Caryl Menghetti alla famiglia del marito ucciso: “Capisco l’odio. Oggi vi affido la mia bambina”
"È successa questa grossa cosa. Nemmeno io posso, riesco a dare una spiegazione. Un giorno, se vi andrà di vedermi, ne potremmo parlare uno davanti agli altri". Così inizia la lettera, scritta a mano, che Caryl Menghetti ha fatto recapitare alla famiglia del marito ucciso nella notte dello scorso 26 gennaio a Martinengo (Bergamo). L'uomo, Diego Rota, è morto sotto i colpi di 25 coltellate: stava dormendo quando è stato sorpreso dalla furia della moglie – che poche ore prima era stata visitata in Psichiatria a Treviglio, in preda a deliri contro il marito.
"Se almeno alla bambina volete ancora bene, sappiate che mai (e quel “mai” è sottolineato, ndr) vi impedirò di farvela vedere", ricorda la 46enne ai cognati nella lettera anticipata da Corriere Bergamo. La donna, ora, si trova ricoverata in una struttura protetta a Torino, mentre la figlia di 5 anni della coppia è attualmente affidata ai nonni materni. Nei suoi confronti è appena stata disposta una consulenza che ne accerti definitivamente le effettive condizioni mentali. "Mi sono sempre fidata di voi e vi voglio tuttora bene, anche se capisco l’odio nei miei confronti. La nipote è anche vostra e sapete perfino preferisco che lei stia con voi. Dovessi mancare anch’io, vorrei restasse sotto la vostra tutela. Se la vorrete, chiederò come fare".
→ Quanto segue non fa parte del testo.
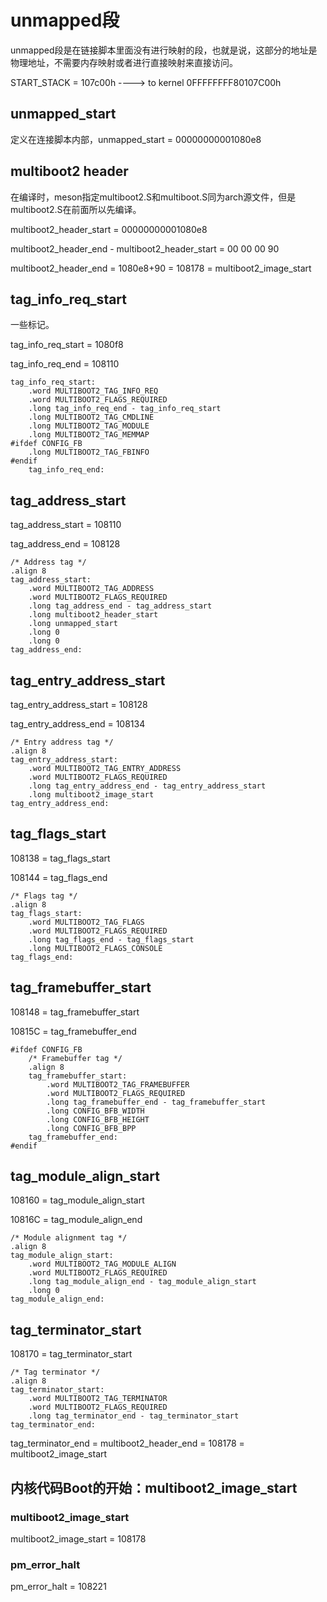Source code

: # unmapped段
unmapped段是在链接脚本里面没有进行映射的段，也就是说，这部分的地址是物理地址，不需要内存映射或者进行直接映射来直接访问。

START_STACK = 107c00h ----> to kernel  0FFFFFFFF80107C00h

## unmapped_start
定义在连接脚本内部，unmapped_start = 00000000001080e8

## multiboot2 header
在编译时，meson指定multiboot2.S和multiboot.S同为arch源文件，但是multiboot2.S在前面所以先编译。

multiboot2_header_start = 00000000001080e8

multiboot2_header_end - multiboot2_header_start = 00 00 00 90

multiboot2_header_end = 1080e8+90  = 108178 = multiboot2_image_start

## tag_info_req_start
一些标记。

tag_info_req_start = 1080f8

tag_info_req_end = 108110

    tag_info_req_start:
		.word MULTIBOOT2_TAG_INFO_REQ
		.word MULTIBOOT2_FLAGS_REQUIRED
		.long tag_info_req_end - tag_info_req_start
		.long MULTIBOOT2_TAG_CMDLINE
		.long MULTIBOOT2_TAG_MODULE
		.long MULTIBOOT2_TAG_MEMMAP
    #ifdef CONFIG_FB
		.long MULTIBOOT2_TAG_FBINFO
    #endif
	    tag_info_req_end:

## tag_address_start
tag_address_start = 108110

tag_address_end = 108128

    /* Address tag */
	.align 8
	tag_address_start:
		.word MULTIBOOT2_TAG_ADDRESS
		.word MULTIBOOT2_FLAGS_REQUIRED
		.long tag_address_end - tag_address_start
		.long multiboot2_header_start
		.long unmapped_start
		.long 0
		.long 0
	tag_address_end:

## tag_entry_address_start
tag_entry_address_start = 108128

tag_entry_address_end = 108134

	/* Entry address tag */
	.align 8
	tag_entry_address_start:
		.word MULTIBOOT2_TAG_ENTRY_ADDRESS
		.word MULTIBOOT2_FLAGS_REQUIRED
		.long tag_entry_address_end - tag_entry_address_start
		.long multiboot2_image_start
	tag_entry_address_end:

## tag_flags_start
108138 = tag_flags_start

108144 = tag_flags_end

	/* Flags tag */
	.align 8
	tag_flags_start:
		.word MULTIBOOT2_TAG_FLAGS
		.word MULTIBOOT2_FLAGS_REQUIRED
		.long tag_flags_end - tag_flags_start
		.long MULTIBOOT2_FLAGS_CONSOLE
	tag_flags_end:

## tag_framebuffer_start
108148 = tag_framebuffer_start

10815C = tag_framebuffer_end

	#ifdef CONFIG_FB
		/* Framebuffer tag */
		.align 8
		tag_framebuffer_start:
			.word MULTIBOOT2_TAG_FRAMEBUFFER
			.word MULTIBOOT2_FLAGS_REQUIRED
			.long tag_framebuffer_end - tag_framebuffer_start
			.long CONFIG_BFB_WIDTH
			.long CONFIG_BFB_HEIGHT
			.long CONFIG_BFB_BPP
		tag_framebuffer_end:
	#endif

## tag_module_align_start
108160 = tag_module_align_start

10816C = tag_module_align_end

	/* Module alignment tag */
	.align 8
	tag_module_align_start:
		.word MULTIBOOT2_TAG_MODULE_ALIGN
		.word MULTIBOOT2_FLAGS_REQUIRED
		.long tag_module_align_end - tag_module_align_start
		.long 0
	tag_module_align_end:

## tag_terminator_start
108170 = tag_terminator_start

	/* Tag terminator */
	.align 8
	tag_terminator_start:
		.word MULTIBOOT2_TAG_TERMINATOR
		.word MULTIBOOT2_FLAGS_REQUIRED
		.long tag_terminator_end - tag_terminator_start
	tag_terminator_end:

tag_terminator_end = multiboot2_header_end = 108178 = multiboot2_image_start


## 内核代码Boot的开始：multiboot2_image_start
### multiboot2_image_start
multiboot2_image_start = 108178



### pm_error_halt
pm_error_halt = 108221










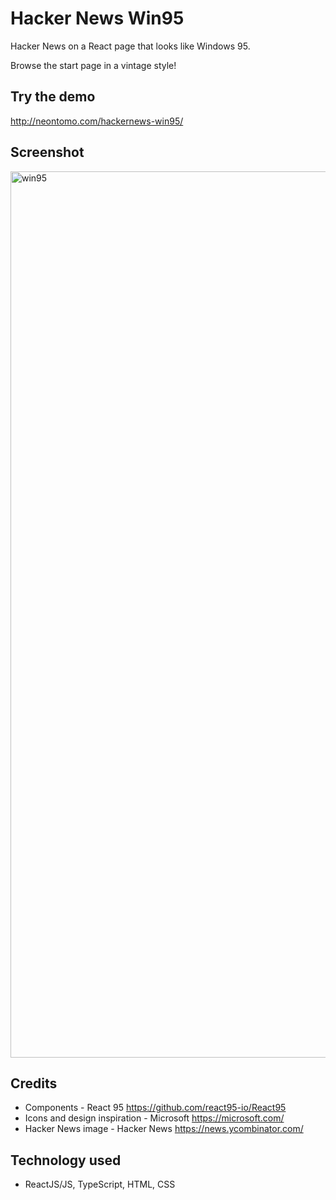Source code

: # Hacker News Win95

Hacker News on a React page that looks like Windows 95.

Browse the start page in a vintage style!

## Try the demo

http://neontomo.com/hackernews-win95/

## Screenshot

<img width="1418" alt="win95" src="https://github.com/neontomo/hackernews-win95/assets/105588693/93f3025d-dcbf-4ab3-a225-c18626dc5941">

## Credits

- Components - React 95 https://github.com/react95-io/React95
- Icons and design inspiration - Microsoft https://microsoft.com/
- Hacker News image - Hacker News https://news.ycombinator.com/

## Technology used

- ReactJS/JS, TypeScript, HTML, CSS
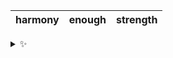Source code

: | harmony | enough | strength |
| :-----: | :----: | :------: |

<details>
  <summary>✨</summary>
  These words are chosen at random each day. New words will appear here tomorrow morning.
</details>
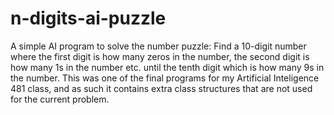 # n-digits-ai-puzzle
A simple AI program to solve the number puzzle: Find a 10-digit number where the first digit is how many zeros in the number, the second digit is how many 1s in the number etc. until the tenth digit which is how many 9s in the number.
This was one of the final programs for my Artificial Inteligence 481 class, and as such it contains extra class structures that are not used for the current problem.
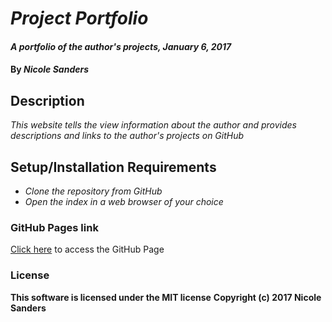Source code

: # _Project Portfolio_

#### _A portfolio of the author's projects, January 6, 2017_

#### By _**Nicole Sanders**_

## Description

_This website tells the view information about the author and provides descriptions and links to the author's projects on GitHub_

## Setup/Installation Requirements

* _Clone the repository from GitHub_
* _Open the index in a web browser of your choice_

### GitHub Pages link

[Click here](https://nsanders9022.github.io/portfolio/) to access the GitHub Page

### License

**This software is licensed under the MIT license**
**Copyright (c) 2017 Nicole Sanders**
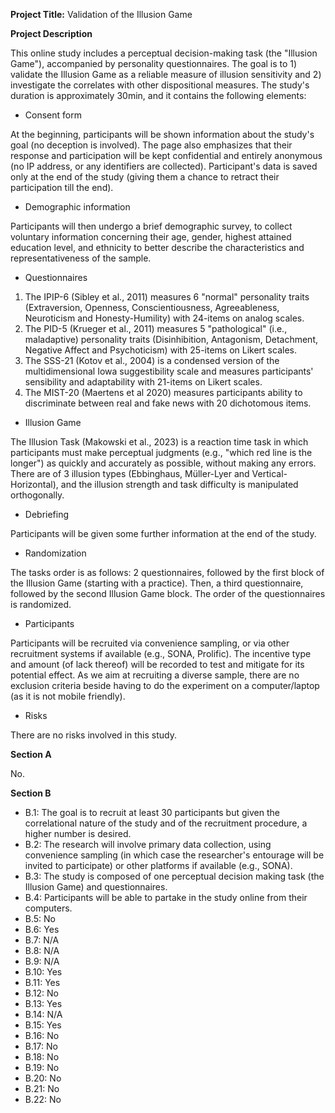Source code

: **Project Title:** Validation of the Illusion Game

**Project Description**

This online study includes a perceptual decision-making task (the "Illusion Game"), accompanied by personality questionnaires. 
The goal is to 1) validate the Illusion Game as a reliable measure of illusion sensitivity and 2) investigate the correlates with other dispositional measures. 
The study's duration is approximately 30min, and it contains the following elements:

- Consent form

At the beginning, participants will be shown information about the study's goal (no deception is involved). 
The page also emphasizes that their response and participation will be kept confidential and entirely anonymous (no IP address, or any identifiers are collected). 
Participant's data is saved only at the end of the study (giving them a chance to retract their participation till the end).

- Demographic information

Participants will then undergo a brief demographic survey, to collect voluntary information concerning their age, gender, highest attained education level, and ethnicity to better describe the characteristics and representativeness of the sample.

- Questionnaires

1) The IPIP-6 (Sibley et al., 2011) measures 6 "normal" personality traits (Extraversion, Openness, Conscientiousness, Agreeableness, Neuroticism and Honesty-Humility) with 24-items on analog scales.
2) The PID-5 (Krueger et al., 2011) measures 5 "pathological" (i.e., maladaptive) personality traits (Disinhibition, Antagonism, Detachment, Negative Affect and Psychoticism) with 25-items on Likert scales.
3) The SSS-21 (Kotov et al., 2004) is a condensed version of the multidimensional Iowa suggestibility scale and measures participants' sensibility and adaptability with 21-items on Likert scales.
4) The MIST-20 (Maertens et al 2020) measures participants ability to discriminate between real and fake news with 20 dichotomous items.

- Illusion Game

The Illusion Task (Makowski et al., 2023) is a reaction time task in which participants must make perceptual judgments (e.g., "which red line is the longer") as quickly and accurately as possible, without making any errors. There are of 3 illusion types (Ebbinghaus, Müller-Lyer and Vertical-Horizontal), and the illusion strength and task difficulty is manipulated orthogonally.

- Debriefing

Participants will be given some further information at the end of the study.

- Randomization

The tasks order is as follows: 2 questionnaires, followed by the first block of the Illusion Game (starting with a practice). Then, a third questionnaire, followed by the second Illusion Game block. The order of the questionnaires is randomized.

- Participants

Participants will be recruited via convenience sampling, or via other recruitment systems if available (e.g., SONA, Prolific). 
The incentive type and amount (of lack thereof) will be recorded to test and mitigate for its potential effect.
As we aim at recruiting a diverse sample, there are no exclusion criteria beside having to do the experiment on a computer/laptop (as it is not mobile friendly).

- Risks

There are no risks involved in this study.

**Section A**

No.

**Section B**

- B.1: The goal is to recruit at least 30 participants but given the correlational nature of the study and of the recruitment procedure, a higher number is desired.
- B.2: The research will involve primary data collection, using convenience sampling (in which case the researcher's entourage will be invited to participate) or other platforms if available (e.g., SONA).
- B.3: The study is composed of one perceptual decision making task (the Illusion Game) and questionnaires.
- B.4: Participants will be able to partake in the study online from their computers.
- B.5: No
- B.6: Yes
- B.7: N/A
- B.8: N/A
- B.9: N/A
- B.10: Yes
- B.11: Yes
- B.12: No
- B.13: Yes
- B.14: N/A
- B.15: Yes
- B.16: No
- B.17: No
- B.18: No
- B.19: No
- B.20: No
- B.21: No
- B.22: No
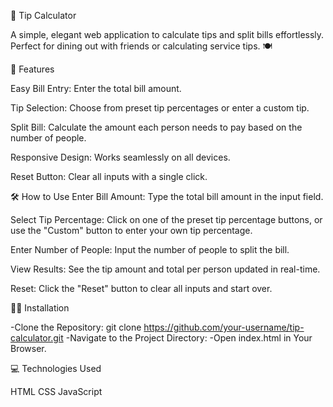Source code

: 💸 Tip Calculator

A simple, elegant web application to calculate tips and split bills effortlessly. 
Perfect for dining out with friends or calculating service tips. 🍽️


🚀 Features

Easy Bill Entry: Enter the total bill amount.

Tip Selection: Choose from preset tip percentages or enter a custom tip.

Split Bill: Calculate the amount each person needs to pay based on the number of people.

Responsive Design: Works seamlessly on all devices.

Reset Button: Clear all inputs with a single click.

🛠️ How to Use
Enter Bill Amount: Type the total bill amount in the input field.

Select Tip Percentage: Click on one of the preset tip percentage buttons, or use the "Custom" button to enter your own tip percentage.

Enter Number of People: Input the number of people to split the bill.

View Results: See the tip amount and total per person updated in real-time.

Reset: Click the "Reset" button to clear all inputs and start over.


🧑‍💻 Installation

-Clone the Repository:
git clone https://github.com/your-username/tip-calculator.git
-Navigate to the Project Directory:
-Open index.html in Your Browser.

💻 Technologies Used

HTML
CSS
JavaScript
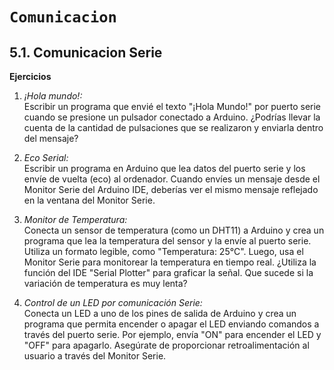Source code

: # `Comunicacion`


## 5.1. Comunicacion Serie


**Ejercicios**

1. *¡Hola mundo!:*   
Escribir un programa que envié el texto "¡Hola Mundo!" por puerto serie cuando se presione un pulsador conectado a Arduino. ¿Podrías llevar la cuenta de la cantidad de pulsaciones que se realizaron y enviarla dentro del mensaje?

2. *Eco Serial:*   
Escribir un programa en Arduino que lea datos del puerto serie y los envíe de vuelta (eco) al ordenador. Cuando envíes un mensaje desde el Monitor Serie del Arduino IDE, deberías ver el mismo mensaje reflejado en la ventana del Monitor Serie.

3. *Monitor de Temperatura:*   
Conecta un sensor de temperatura (como un DHT11) a Arduino y crea un programa que lea la temperatura del sensor y la envíe al puerto serie. Utiliza un formato legible, como "Temperatura: 25°C". Luego, usa el Monitor Serie para monitorear la temperatura en tiempo real. ¿Utiliza la función del IDE "Serial Plotter" para graficar la señal. Que sucede si la variación de temperatura es muy lenta?

4. *Control de un LED por comunicación Serie:*  
Conecta un LED a uno de los pines de salida de Arduino y crea un programa que permita encender o apagar el LED enviando comandos a través del puerto serie. Por ejemplo, envía "ON" para encender el LED y "OFF" para apagarlo. Asegúrate de proporcionar retroalimentación al usuario a través del Monitor Serie.

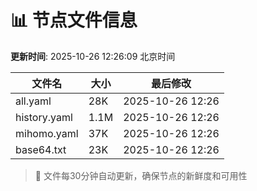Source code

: # 📊 节点文件信息

**更新时间**: 2025-10-26 12:26:09 北京时间

| 文件名 | 大小 | 最后修改 |
|--------|------|----------|
| all.yaml | 28K | 2025-10-26 12:26 |
| history.yaml | 1.1M | 2025-10-26 12:26 |
| mihomo.yaml | 37K | 2025-10-26 12:26 |
| base64.txt | 23K | 2025-10-26 12:26 |

> 🔄 文件每30分钟自动更新，确保节点的新鲜度和可用性
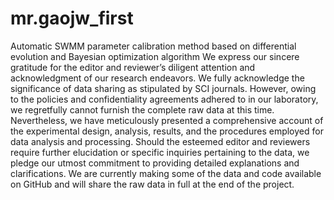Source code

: # mr.gaojw_first
Automatic SWMM parameter calibration method based on differential evolution and Bayesian optimization algorithm
We express our sincere gratitude for the editor and reviewer’s diligent attention and acknowledgment of our research endeavors. 
We fully acknowledge the significance of data sharing as stipulated by SCI journals. However, owing to the policies and confidentiality agreements adhered to in our laboratory, we regretfully cannot furnish the complete raw data at this time. 
Nevertheless, we have meticulously presented a comprehensive account of the experimental design, analysis, results, and the procedures employed for data analysis and processing. Should the esteemed editor and reviewers require further elucidation or specific inquiries pertaining to the data, 
we pledge our utmost commitment to providing detailed explanations and clarifications. We are currently making some of the data and code available on GitHub and will share the raw data in full at the end of the project.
Secondo la prima ricostruzione, non vi sarebbero state criticità nel rapporto di coppia. A incidere sullo stato emotivo di Caryl sarebbero state piuttosto problematiche legate al lavoro e a difficoltà personali che si erano manifestate dopo una tanto desiderata e travagliata gravidanza, ottenuta dopo anni e anni di tentativi e portata a termine solo grazie all'intervento della fecondazione assistita. Problemi che erano emersi in maniera acuta già tre anni fa, quando era stata sottoposta a un Tso: ciononostante, non risulta che Caryl Menghetti fosse in cura da un professionista.